Emphasis mine. Although I'll withhold anecdotal "evidence" that I so cynically want to present, I will follow this up with the last excerpt that I found to be rather humorous.

First, as Swiss researchers reported, females have clear preferences for certain male body odors (Proceedings of the Royal Society of London, 1995). Namely, they prefer the smell emitted by men with major histocompatibility complexes (MHCs) that are most different from their own. A complicating factor is that women on the birth control pill prefer men with similar MHCs; so what happens when a woman who is on the pill falls in love, marries, and goes off the pill, and wonders how she got attached to the smelly partner beside her.

I'm not sure that newer birth control pills have the same effect, but I find that hilarious nonetheless.

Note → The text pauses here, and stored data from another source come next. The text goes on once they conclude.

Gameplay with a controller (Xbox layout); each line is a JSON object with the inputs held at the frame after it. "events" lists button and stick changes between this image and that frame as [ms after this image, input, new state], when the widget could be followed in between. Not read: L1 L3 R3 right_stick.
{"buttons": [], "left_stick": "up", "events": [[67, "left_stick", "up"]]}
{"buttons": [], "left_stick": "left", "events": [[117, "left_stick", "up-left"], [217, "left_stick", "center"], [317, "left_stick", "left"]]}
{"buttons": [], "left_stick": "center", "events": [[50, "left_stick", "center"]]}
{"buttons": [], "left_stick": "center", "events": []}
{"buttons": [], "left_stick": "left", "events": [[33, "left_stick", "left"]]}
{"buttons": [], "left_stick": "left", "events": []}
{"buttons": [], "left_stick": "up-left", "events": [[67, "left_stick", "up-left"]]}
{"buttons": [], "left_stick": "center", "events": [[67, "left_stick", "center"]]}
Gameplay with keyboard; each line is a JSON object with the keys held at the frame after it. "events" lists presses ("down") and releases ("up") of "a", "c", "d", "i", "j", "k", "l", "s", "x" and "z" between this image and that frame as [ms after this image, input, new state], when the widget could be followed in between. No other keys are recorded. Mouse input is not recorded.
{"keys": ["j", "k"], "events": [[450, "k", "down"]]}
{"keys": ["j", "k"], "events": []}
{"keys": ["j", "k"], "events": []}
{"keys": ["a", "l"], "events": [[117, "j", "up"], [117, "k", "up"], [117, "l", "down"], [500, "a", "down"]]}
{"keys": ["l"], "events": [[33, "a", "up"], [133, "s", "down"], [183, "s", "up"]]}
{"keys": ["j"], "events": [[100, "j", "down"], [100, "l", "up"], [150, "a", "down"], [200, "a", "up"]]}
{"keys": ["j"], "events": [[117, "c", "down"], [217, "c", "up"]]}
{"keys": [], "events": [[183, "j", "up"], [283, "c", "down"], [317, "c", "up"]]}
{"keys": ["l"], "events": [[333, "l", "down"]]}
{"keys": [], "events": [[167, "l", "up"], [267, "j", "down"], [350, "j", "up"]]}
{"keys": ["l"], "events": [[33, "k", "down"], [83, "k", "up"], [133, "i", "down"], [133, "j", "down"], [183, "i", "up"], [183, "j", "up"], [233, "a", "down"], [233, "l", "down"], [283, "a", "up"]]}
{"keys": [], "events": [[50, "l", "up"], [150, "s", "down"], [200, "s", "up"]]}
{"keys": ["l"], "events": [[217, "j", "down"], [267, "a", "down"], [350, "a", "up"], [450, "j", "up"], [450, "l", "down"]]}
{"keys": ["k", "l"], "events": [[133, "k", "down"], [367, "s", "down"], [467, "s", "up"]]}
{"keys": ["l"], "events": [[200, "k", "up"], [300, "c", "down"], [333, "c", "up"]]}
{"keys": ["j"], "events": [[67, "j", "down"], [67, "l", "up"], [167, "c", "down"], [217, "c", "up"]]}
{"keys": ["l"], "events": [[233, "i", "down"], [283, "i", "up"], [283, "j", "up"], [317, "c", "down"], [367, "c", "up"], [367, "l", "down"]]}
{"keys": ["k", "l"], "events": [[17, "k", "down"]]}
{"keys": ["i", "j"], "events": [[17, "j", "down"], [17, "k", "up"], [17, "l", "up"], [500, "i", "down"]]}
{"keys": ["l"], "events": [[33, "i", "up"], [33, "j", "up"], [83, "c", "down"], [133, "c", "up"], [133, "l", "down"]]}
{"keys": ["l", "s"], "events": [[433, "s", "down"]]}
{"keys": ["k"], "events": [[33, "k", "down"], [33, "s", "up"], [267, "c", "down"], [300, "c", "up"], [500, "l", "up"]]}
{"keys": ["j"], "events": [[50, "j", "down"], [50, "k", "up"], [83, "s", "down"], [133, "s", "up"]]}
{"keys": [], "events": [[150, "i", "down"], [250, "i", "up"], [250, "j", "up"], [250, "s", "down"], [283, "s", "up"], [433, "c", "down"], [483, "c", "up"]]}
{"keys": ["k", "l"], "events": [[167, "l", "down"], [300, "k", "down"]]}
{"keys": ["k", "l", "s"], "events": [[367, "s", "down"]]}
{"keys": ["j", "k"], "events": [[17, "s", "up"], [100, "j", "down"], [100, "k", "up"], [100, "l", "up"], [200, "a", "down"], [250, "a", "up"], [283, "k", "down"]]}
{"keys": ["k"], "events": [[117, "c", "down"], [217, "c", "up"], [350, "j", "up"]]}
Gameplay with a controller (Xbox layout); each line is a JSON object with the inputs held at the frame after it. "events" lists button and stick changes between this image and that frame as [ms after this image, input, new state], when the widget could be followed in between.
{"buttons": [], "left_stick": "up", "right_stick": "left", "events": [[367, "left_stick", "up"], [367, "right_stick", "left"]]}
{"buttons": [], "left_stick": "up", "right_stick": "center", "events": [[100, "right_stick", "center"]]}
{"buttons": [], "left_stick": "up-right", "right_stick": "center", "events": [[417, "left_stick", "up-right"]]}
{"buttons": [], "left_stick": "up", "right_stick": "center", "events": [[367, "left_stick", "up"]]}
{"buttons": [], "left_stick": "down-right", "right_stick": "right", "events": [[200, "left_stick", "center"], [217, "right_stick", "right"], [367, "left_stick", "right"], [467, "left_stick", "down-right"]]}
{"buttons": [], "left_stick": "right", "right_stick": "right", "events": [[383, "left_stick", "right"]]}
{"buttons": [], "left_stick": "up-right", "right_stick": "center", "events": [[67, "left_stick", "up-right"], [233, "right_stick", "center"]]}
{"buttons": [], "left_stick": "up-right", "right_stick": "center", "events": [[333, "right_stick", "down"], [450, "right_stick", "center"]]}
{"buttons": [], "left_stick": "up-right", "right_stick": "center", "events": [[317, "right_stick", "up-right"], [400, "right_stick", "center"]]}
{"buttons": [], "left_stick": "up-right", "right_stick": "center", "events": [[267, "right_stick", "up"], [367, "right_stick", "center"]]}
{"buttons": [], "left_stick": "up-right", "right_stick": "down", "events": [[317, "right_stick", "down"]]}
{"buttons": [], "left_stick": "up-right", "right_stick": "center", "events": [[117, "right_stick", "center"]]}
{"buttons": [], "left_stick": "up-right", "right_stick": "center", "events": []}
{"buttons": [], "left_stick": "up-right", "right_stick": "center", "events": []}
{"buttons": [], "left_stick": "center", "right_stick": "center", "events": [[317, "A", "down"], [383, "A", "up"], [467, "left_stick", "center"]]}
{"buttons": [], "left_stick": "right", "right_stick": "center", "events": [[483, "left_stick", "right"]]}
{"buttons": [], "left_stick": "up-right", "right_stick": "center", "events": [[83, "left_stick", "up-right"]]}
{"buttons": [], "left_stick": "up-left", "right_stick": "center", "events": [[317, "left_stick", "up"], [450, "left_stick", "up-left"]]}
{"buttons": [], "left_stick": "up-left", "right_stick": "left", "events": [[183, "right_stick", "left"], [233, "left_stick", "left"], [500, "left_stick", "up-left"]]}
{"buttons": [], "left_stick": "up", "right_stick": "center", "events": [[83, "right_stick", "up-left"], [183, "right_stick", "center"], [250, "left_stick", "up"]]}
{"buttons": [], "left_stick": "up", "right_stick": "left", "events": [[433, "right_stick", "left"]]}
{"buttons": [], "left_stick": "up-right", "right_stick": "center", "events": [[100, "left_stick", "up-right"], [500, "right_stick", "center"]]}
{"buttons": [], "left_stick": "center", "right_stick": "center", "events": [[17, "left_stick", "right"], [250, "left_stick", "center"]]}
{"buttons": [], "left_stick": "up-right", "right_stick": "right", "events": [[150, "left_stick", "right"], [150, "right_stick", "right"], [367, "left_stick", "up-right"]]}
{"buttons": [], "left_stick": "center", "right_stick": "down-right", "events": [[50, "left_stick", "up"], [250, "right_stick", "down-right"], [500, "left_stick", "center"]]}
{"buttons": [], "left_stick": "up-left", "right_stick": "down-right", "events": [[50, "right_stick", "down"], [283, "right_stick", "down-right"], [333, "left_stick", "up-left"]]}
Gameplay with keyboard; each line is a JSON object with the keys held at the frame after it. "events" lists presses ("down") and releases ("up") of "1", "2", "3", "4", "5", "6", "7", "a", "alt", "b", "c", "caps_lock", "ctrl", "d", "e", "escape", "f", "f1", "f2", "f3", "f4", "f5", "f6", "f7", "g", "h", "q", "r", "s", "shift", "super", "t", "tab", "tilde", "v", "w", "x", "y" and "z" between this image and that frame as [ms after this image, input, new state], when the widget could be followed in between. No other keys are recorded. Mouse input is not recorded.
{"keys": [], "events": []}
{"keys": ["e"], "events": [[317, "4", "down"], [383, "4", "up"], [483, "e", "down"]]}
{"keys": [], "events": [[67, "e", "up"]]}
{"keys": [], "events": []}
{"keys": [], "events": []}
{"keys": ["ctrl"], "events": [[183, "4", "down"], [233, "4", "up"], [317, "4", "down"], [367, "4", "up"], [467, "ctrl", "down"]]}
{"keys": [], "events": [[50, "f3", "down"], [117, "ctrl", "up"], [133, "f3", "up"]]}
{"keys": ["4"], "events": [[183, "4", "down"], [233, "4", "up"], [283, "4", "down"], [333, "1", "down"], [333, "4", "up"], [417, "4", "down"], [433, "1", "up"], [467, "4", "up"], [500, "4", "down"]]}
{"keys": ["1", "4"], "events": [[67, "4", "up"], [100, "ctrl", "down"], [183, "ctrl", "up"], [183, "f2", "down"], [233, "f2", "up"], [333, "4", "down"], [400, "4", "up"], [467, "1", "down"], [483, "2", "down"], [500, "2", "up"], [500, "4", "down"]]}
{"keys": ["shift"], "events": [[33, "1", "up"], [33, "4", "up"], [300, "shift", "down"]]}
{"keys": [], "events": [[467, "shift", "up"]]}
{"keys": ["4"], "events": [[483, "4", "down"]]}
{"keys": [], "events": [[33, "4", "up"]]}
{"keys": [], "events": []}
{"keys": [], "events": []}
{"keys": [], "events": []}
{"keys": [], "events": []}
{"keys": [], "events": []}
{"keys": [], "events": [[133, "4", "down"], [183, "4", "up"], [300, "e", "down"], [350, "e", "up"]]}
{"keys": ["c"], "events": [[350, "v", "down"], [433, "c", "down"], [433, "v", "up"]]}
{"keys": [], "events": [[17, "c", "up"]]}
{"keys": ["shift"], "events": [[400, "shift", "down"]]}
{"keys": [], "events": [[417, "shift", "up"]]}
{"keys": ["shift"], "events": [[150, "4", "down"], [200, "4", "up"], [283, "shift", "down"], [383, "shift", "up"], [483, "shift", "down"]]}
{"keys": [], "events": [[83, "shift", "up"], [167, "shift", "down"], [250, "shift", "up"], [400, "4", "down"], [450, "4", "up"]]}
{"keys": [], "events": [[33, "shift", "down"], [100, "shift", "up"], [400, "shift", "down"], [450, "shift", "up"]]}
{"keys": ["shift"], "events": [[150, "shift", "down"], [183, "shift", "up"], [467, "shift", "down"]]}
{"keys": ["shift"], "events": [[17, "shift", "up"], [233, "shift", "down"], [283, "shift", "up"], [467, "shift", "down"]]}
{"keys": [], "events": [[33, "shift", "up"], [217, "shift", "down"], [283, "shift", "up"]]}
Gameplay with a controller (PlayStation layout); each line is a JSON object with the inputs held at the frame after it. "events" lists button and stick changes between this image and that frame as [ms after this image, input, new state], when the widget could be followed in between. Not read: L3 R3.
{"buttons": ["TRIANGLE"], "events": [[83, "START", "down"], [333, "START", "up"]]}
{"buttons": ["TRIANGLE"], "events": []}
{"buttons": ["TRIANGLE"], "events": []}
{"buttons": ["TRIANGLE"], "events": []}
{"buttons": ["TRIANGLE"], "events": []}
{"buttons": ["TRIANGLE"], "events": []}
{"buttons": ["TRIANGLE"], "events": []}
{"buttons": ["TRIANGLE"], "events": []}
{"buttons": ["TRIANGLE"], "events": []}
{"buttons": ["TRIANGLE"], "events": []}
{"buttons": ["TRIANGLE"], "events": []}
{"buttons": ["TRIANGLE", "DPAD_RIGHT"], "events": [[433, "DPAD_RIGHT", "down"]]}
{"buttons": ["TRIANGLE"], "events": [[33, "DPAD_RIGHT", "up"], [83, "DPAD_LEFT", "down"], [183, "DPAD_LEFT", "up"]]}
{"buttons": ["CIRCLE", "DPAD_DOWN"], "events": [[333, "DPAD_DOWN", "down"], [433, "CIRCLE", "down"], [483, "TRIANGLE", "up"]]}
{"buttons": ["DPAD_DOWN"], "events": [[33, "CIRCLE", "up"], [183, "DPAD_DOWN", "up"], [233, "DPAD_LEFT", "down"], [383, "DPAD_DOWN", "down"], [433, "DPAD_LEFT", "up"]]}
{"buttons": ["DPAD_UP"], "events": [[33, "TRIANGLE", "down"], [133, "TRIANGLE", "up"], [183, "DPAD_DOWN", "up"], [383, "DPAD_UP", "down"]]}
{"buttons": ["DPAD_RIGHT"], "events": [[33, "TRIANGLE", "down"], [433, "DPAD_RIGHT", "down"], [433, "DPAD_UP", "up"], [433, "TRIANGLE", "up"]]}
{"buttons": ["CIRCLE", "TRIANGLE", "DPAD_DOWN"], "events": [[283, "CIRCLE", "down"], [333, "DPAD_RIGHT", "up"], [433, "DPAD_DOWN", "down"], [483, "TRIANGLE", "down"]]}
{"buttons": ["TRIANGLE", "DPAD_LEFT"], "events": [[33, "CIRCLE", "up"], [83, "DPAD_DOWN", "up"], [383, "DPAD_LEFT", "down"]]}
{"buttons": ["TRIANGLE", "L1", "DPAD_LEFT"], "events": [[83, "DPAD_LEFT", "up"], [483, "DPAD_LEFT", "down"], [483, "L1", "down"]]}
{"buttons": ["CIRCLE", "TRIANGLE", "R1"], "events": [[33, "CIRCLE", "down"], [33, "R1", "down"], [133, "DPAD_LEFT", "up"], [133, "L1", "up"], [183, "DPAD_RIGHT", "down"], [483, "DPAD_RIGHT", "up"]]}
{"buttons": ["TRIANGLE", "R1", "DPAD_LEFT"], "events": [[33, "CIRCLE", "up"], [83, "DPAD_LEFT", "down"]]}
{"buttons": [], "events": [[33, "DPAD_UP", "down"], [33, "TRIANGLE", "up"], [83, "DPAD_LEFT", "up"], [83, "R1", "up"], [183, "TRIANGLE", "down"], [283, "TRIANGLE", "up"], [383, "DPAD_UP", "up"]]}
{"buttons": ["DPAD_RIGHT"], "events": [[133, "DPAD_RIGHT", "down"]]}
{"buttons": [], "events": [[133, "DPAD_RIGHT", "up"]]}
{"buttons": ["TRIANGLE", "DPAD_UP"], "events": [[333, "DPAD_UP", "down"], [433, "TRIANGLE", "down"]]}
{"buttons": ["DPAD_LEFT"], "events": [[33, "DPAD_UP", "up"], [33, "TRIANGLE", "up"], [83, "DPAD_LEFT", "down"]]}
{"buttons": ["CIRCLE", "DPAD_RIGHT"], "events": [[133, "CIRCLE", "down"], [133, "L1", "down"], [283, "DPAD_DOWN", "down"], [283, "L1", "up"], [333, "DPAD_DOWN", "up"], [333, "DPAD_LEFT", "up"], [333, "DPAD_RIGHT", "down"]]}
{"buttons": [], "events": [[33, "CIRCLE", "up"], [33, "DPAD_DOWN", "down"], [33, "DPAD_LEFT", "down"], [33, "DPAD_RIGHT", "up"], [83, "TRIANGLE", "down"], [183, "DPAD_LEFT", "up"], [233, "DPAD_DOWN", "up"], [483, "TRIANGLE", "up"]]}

The opinion I've long-held is that people put up a show for others in order to present themselves as more attractive to that specific person and that such a show cannot be kept up forever. Such sentiments probably originated long before and were probably passed off as the rantings of old men. I was a bit surprised when I found studies in support of my opinion.

You will notice that only the first excerpt has to do with deception, but the following information presented is helpful, I think, in understanding how such relationships proceed nonetheless. I think this serves as a good primer for discussion and I would like to hear your thoughts on this.
 

Lorraine Manca

Well-known member
heres my question though, why dont parents ditch their kids after three years? if baby billy aint givin mama a buzz anymore, why doesnt she chunk him in foster care
 

Anomaly

Well-known member
A study wasn't necessary in order to determine these findings. I thought this was all common knowledge.

One would wonder why so many people go into marriages, knowing full-well that about half of them end in divorce -- yet people continue to get married. It's somewhat paradoxical.

heres my question though, why dont parents ditch their kids after three years? if baby billy aint givin mama a buzz anymore, why doesnt she chunk him in foster care

I suppose incest is hard to address in this ::p:

Actually, the child just helps the bond between the mother and father. The chapter was solely on romantic relationships.
 
One would wonder why so many people go into marriages, knowing full-well that about half of them end in divorce -- yet people continue to get married. It's somewhat paradoxical.

I rather suggested that the existence of such behaviour is common knowledge; not that everyone who got married knew their partner full well, inside-out. And that they'd definitely end up divorced.
 

Anomaly

Well-known member
I rather suggested that the existence of such behaviour is common knowledge; not that everyone who got married knew their partner full well, inside-out. And that they'd definitely end up divorced.

I used it as a statistic, nothing more. I think it's well-documented and can be considered "common knowledge."